• Stored data:
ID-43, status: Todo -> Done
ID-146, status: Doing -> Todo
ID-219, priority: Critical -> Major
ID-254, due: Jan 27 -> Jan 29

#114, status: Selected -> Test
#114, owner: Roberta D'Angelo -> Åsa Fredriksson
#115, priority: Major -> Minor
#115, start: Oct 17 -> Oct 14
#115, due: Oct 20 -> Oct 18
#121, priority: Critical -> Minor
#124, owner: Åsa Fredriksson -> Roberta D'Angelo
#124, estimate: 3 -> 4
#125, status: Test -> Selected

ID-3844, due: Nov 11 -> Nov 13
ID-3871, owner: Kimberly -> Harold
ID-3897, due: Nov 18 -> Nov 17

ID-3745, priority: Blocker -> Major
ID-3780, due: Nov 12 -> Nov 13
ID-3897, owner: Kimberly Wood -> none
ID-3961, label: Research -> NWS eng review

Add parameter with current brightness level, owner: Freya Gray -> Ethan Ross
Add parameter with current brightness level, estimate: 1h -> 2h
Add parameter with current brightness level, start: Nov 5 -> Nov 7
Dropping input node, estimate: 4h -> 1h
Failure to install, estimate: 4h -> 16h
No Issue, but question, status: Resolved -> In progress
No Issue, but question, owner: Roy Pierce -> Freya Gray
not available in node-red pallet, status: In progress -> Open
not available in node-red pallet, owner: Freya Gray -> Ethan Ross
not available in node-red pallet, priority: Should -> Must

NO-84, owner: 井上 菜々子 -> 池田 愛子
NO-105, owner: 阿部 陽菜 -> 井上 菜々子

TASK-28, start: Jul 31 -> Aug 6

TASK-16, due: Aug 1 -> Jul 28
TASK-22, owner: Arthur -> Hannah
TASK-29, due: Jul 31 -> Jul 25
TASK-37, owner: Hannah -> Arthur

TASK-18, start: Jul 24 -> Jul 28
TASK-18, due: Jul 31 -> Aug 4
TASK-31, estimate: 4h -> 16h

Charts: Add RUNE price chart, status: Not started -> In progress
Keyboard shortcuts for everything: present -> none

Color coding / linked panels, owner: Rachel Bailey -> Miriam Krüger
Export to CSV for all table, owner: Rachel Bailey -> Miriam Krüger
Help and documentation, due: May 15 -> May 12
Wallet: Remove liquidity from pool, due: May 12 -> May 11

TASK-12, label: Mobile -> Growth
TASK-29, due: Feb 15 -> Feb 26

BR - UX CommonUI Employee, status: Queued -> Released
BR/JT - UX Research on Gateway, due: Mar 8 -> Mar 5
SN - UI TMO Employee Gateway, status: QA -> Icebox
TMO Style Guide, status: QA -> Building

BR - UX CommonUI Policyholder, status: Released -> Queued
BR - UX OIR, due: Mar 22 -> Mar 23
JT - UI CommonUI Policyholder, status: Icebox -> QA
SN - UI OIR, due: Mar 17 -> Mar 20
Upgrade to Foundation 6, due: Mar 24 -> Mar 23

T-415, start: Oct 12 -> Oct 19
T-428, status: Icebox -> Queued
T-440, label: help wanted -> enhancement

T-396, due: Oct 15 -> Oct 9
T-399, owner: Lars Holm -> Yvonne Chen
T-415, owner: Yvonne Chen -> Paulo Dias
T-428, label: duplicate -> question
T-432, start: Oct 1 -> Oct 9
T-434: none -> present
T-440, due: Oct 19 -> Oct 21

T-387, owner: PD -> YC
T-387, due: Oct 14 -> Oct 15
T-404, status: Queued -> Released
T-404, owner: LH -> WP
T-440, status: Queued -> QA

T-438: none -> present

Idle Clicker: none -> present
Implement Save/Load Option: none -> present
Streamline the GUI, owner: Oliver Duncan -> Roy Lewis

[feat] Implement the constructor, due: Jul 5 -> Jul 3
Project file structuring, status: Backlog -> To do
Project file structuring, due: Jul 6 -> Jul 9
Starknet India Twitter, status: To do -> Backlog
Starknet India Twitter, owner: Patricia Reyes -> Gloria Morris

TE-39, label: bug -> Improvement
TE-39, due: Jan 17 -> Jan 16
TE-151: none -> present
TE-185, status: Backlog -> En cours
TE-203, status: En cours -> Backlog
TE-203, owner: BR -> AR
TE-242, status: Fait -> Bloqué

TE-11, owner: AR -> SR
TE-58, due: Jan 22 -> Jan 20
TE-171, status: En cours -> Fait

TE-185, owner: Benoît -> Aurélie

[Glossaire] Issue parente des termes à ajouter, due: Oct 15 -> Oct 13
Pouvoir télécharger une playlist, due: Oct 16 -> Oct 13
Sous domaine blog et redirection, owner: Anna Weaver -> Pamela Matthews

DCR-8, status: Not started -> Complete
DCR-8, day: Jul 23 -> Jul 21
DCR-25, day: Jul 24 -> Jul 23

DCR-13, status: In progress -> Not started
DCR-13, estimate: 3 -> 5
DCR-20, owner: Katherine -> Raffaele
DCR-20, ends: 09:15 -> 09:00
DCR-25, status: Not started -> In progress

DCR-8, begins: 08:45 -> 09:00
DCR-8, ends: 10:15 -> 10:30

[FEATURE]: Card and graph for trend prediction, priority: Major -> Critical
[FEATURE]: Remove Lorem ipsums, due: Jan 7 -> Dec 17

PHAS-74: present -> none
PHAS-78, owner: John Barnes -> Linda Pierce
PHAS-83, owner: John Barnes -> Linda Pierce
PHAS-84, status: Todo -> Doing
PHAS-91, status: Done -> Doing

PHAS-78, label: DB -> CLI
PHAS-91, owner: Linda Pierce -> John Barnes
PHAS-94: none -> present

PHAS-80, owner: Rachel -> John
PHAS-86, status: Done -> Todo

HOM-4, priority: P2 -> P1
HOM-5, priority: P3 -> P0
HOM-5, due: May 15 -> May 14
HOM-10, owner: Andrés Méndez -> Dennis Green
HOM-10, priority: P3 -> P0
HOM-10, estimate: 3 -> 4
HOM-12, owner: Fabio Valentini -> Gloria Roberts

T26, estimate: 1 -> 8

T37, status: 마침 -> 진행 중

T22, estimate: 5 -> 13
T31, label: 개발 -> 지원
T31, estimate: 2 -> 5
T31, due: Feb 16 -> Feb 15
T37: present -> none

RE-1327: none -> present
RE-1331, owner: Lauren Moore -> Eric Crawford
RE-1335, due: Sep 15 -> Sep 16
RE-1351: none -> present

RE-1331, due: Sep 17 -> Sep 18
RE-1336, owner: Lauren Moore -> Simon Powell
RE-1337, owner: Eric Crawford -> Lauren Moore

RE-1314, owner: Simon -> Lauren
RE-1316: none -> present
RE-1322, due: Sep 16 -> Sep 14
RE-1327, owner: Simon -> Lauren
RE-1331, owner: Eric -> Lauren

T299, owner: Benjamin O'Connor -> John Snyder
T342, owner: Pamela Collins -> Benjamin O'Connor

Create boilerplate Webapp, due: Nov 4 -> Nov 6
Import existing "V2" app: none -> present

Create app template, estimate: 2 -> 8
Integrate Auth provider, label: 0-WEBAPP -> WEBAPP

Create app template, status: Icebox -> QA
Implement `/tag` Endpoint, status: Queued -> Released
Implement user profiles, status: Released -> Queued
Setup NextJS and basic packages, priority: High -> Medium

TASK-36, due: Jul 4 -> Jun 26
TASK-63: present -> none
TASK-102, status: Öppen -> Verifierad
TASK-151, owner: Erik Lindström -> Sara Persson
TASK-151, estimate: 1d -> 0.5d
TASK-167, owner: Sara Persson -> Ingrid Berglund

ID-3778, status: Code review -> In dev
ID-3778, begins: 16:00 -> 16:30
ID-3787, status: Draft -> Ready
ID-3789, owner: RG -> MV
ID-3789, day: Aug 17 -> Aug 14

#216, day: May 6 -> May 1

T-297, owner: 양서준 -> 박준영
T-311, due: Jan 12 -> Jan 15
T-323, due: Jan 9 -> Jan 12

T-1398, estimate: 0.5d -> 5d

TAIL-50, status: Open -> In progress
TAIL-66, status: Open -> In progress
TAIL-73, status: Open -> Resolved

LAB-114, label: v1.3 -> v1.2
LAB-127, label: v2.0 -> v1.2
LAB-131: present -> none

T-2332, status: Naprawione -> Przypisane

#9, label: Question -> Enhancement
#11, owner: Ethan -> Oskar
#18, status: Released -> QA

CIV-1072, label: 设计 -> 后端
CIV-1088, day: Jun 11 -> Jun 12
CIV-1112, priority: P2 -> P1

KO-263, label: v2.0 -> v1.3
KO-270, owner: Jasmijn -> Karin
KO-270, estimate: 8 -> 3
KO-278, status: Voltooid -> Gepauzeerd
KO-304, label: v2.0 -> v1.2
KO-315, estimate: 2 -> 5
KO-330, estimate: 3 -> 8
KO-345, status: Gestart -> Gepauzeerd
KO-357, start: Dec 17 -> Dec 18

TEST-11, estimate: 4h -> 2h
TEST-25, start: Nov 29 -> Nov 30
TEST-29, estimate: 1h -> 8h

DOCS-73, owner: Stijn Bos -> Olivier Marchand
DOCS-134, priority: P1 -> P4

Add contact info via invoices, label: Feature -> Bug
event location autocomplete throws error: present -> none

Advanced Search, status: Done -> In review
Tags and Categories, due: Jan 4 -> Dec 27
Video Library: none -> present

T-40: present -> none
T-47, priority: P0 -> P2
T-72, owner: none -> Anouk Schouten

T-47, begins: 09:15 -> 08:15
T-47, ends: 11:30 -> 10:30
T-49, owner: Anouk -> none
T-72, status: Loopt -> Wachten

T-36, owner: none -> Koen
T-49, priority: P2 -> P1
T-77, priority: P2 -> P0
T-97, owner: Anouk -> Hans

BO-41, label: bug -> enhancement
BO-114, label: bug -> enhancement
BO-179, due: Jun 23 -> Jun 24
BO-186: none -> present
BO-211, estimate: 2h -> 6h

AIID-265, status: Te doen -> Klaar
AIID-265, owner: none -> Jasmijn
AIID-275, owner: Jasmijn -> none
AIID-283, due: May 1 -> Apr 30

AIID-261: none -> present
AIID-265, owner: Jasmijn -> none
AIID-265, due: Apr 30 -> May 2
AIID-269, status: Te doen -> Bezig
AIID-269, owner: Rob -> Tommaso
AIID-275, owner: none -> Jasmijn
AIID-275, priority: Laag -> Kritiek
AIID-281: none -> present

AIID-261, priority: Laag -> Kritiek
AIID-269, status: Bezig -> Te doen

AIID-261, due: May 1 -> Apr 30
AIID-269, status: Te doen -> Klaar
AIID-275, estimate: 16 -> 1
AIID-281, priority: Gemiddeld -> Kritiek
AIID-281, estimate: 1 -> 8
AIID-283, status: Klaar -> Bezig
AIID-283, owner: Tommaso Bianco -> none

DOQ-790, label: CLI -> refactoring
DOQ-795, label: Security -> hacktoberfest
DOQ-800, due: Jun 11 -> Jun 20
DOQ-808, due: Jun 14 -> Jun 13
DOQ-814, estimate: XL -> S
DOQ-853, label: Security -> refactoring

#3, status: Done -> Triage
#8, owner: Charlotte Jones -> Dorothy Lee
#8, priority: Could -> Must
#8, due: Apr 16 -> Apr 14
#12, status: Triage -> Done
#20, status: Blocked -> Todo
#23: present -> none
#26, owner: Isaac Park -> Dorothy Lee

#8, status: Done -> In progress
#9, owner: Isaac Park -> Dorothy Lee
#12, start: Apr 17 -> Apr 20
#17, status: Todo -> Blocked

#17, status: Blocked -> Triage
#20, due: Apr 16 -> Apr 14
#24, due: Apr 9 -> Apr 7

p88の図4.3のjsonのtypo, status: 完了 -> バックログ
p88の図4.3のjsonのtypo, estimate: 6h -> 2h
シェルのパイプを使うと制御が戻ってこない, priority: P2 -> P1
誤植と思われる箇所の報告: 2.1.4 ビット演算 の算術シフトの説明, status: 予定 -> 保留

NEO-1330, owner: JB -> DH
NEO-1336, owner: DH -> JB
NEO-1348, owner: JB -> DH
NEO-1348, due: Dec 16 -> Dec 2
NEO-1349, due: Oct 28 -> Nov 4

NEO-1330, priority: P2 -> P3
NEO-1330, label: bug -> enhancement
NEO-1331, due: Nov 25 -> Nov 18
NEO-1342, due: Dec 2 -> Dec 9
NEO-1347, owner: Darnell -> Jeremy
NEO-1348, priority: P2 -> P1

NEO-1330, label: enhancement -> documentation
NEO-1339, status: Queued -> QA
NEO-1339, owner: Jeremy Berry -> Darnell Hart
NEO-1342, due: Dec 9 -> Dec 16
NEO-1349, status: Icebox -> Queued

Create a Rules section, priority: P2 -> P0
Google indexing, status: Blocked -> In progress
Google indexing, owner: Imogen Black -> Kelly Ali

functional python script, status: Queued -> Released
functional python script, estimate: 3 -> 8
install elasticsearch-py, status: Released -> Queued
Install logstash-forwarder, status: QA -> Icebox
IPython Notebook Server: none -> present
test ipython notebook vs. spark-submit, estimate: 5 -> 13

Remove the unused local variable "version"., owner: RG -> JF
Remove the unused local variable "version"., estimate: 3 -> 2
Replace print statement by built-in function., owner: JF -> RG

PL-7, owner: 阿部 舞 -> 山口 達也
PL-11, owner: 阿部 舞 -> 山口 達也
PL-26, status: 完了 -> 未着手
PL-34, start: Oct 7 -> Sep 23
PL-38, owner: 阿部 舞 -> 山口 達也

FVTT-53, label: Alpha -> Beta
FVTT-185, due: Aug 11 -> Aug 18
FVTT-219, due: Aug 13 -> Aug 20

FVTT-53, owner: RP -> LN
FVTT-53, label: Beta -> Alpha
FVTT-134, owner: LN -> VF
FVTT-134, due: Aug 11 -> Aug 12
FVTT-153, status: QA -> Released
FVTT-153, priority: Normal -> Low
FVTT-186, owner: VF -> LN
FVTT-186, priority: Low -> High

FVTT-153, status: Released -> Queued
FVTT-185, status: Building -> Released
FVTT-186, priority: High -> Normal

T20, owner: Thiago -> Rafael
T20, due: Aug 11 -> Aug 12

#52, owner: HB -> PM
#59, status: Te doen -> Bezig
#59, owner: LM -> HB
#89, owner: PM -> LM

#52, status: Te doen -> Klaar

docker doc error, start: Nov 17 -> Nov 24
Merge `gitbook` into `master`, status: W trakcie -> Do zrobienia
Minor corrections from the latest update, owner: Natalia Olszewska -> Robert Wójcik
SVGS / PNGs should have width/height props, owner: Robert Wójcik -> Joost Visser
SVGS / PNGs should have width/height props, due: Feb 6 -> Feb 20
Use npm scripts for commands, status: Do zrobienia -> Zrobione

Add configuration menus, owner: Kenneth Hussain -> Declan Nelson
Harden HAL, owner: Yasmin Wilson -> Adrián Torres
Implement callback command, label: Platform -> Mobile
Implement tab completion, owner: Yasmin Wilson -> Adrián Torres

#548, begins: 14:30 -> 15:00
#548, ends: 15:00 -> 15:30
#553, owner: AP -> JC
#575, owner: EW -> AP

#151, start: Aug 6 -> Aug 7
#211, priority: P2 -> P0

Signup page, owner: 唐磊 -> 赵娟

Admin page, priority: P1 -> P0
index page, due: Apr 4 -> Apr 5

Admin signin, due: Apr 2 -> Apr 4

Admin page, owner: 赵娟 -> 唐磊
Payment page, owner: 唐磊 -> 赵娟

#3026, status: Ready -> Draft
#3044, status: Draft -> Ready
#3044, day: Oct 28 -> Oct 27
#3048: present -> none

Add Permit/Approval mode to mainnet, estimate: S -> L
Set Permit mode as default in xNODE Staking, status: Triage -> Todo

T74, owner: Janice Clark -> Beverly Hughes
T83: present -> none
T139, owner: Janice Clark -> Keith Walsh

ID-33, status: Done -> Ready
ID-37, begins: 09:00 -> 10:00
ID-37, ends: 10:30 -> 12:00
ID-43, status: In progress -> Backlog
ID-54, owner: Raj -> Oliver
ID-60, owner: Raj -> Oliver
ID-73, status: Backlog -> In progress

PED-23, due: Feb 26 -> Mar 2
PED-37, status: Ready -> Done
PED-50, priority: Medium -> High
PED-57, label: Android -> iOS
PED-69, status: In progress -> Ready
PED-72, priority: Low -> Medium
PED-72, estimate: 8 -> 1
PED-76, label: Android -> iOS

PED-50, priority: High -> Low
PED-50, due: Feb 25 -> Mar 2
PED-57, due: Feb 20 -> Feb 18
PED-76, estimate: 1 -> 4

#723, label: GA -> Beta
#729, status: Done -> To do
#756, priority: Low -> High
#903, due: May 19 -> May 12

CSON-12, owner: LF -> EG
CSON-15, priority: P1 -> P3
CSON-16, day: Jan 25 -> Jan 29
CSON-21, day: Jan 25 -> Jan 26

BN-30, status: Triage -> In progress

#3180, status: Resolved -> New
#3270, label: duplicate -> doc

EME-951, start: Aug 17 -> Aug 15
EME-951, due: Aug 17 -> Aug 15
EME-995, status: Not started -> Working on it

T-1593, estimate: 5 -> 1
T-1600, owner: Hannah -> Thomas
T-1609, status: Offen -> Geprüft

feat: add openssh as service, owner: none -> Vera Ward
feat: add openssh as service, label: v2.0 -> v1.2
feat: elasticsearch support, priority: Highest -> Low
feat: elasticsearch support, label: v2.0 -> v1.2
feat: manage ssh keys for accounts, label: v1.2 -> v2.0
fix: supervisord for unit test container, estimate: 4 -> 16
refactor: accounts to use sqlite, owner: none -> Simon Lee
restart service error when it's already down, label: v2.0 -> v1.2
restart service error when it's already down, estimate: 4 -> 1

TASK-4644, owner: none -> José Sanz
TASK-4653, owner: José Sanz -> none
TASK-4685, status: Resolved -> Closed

• What to produce:
In the listing above, find the line containing "CIV-1072, label: 设计 -> 后端" and the line containing "T-47, priority: P0 -> P2", then retype both and every line between them exactly, with nothing else.

• Solved problem:
CIV-1072, label: 设计 -> 后端
CIV-1088, day: Jun 11 -> Jun 12
CIV-1112, priority: P2 -> P1

KO-263, label: v2.0 -> v1.3
KO-270, owner: Jasmijn -> Karin
KO-270, estimate: 8 -> 3
KO-278, status: Voltooid -> Gepauzeerd
KO-304, label: v2.0 -> v1.2
KO-315, estimate: 2 -> 5
KO-330, estimate: 3 -> 8
KO-345, status: Gestart -> Gepauzeerd
KO-357, start: Dec 17 -> Dec 18

TEST-11, estimate: 4h -> 2h
TEST-25, start: Nov 29 -> Nov 30
TEST-29, estimate: 1h -> 8h

DOCS-73, owner: Stijn Bos -> Olivier Marchand
DOCS-134, priority: P1 -> P4

Add contact info via invoices, label: Feature -> Bug
event location autocomplete throws error: present -> none

Advanced Search, status: Done -> In review
Tags and Categories, due: Jan 4 -> Dec 27
Video Library: none -> present

T-40: present -> none
T-47, priority: P0 -> P2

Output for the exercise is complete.